Après l'article 29 octies (actions menées par les organismes de MSA), la commission a adopté quatre articles additionnels :

- le premier visant à permettre l'exonération totale des droits fiscaux, et notamment des droits d'enregistrement et de timbre, à l'occasion d'une fusion entre caisses de MSA ;

- le second tendant à autoriser les caisses de MSA à recouvrer directement à leur profit les indemnités forfaitaires mises à la charge des tiers responsables d'un accident du travail ;

- le troisième visant à harmoniser le code rural avec les dispositions du code de la sécurité sociale, en prévoyant que la présidence du comité d'entreprise d'un organisme de mutualité sociale agricole est assurée par le directeur de l'organisme ;

- le quatrième tendant à confirmer l'affiliation au régime agricole des mandataires des sociétés ou caisses locales d'assurances mutuelles agricoles.
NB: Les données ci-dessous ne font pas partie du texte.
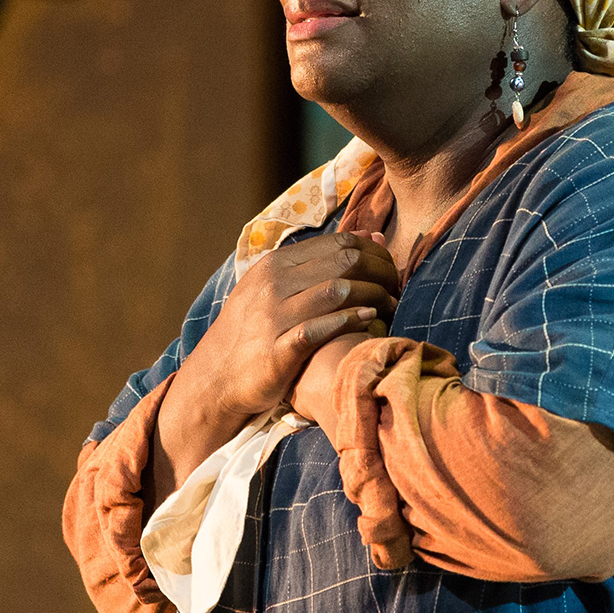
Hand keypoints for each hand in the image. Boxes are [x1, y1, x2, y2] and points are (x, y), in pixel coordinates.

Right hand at [181, 231, 400, 427]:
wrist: (217, 376)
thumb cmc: (256, 330)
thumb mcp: (278, 288)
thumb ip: (323, 263)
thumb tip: (375, 235)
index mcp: (276, 264)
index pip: (339, 242)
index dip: (374, 252)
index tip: (390, 268)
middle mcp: (274, 284)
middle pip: (344, 262)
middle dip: (381, 272)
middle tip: (396, 288)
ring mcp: (274, 316)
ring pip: (338, 291)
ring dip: (374, 296)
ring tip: (390, 306)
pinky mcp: (279, 350)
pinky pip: (322, 328)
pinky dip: (351, 321)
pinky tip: (370, 322)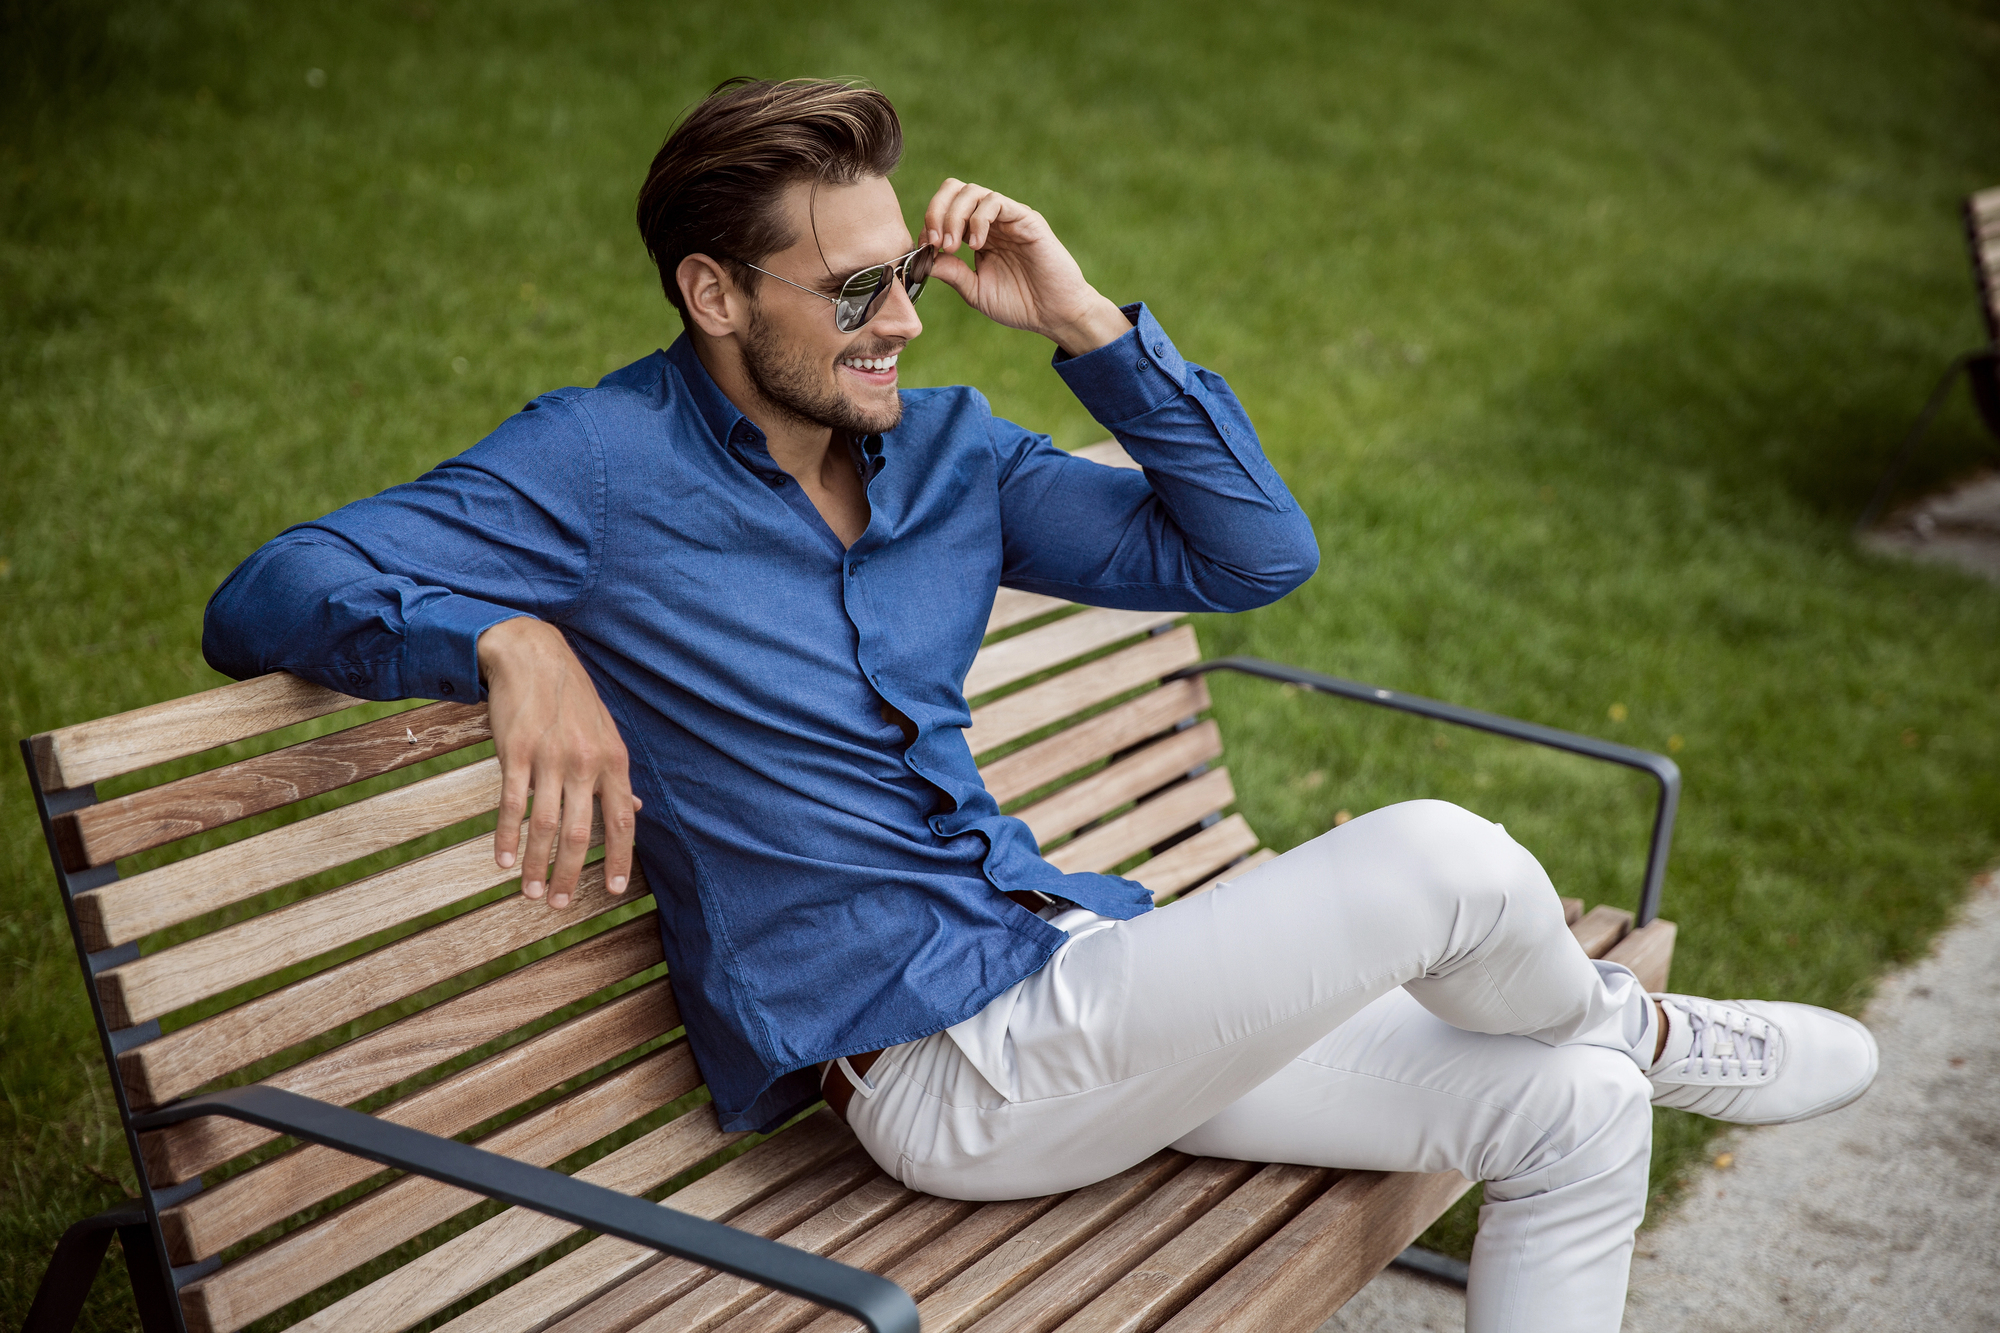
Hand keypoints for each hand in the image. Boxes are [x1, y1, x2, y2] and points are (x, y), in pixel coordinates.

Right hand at [478, 617, 640, 909]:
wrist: (533, 656)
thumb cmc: (573, 699)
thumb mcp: (606, 733)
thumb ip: (618, 775)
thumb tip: (637, 808)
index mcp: (614, 760)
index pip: (623, 819)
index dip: (619, 857)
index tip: (610, 889)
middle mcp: (586, 762)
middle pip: (581, 832)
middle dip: (568, 874)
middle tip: (557, 904)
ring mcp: (550, 757)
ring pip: (545, 825)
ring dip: (536, 864)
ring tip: (529, 892)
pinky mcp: (516, 752)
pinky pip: (512, 804)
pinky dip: (507, 837)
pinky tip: (503, 861)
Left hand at [922, 179, 1131, 356]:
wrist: (1055, 314)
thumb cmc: (1020, 304)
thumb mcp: (976, 291)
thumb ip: (951, 273)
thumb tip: (923, 259)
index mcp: (977, 234)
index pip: (944, 210)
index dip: (928, 225)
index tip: (925, 251)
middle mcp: (991, 221)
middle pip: (954, 190)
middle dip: (936, 212)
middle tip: (935, 242)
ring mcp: (1009, 217)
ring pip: (972, 192)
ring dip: (954, 217)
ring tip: (953, 247)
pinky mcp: (1026, 219)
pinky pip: (996, 203)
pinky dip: (978, 220)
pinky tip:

Sous réserve des amendements qu'elle propose, la commission a approuvé les dispositions du projet de loi d'orientation agricole dont elle s'est saisie pour avis.

Nomination de rapporteur

Puis, la commission a désigné M. Louis Souvet, rapporteur sur la proposition de loi n° 114 (1998-1999), adoptée par l'Assemblée nationale, tendant à limiter les licenciements des salariés de plus de cinquante ans.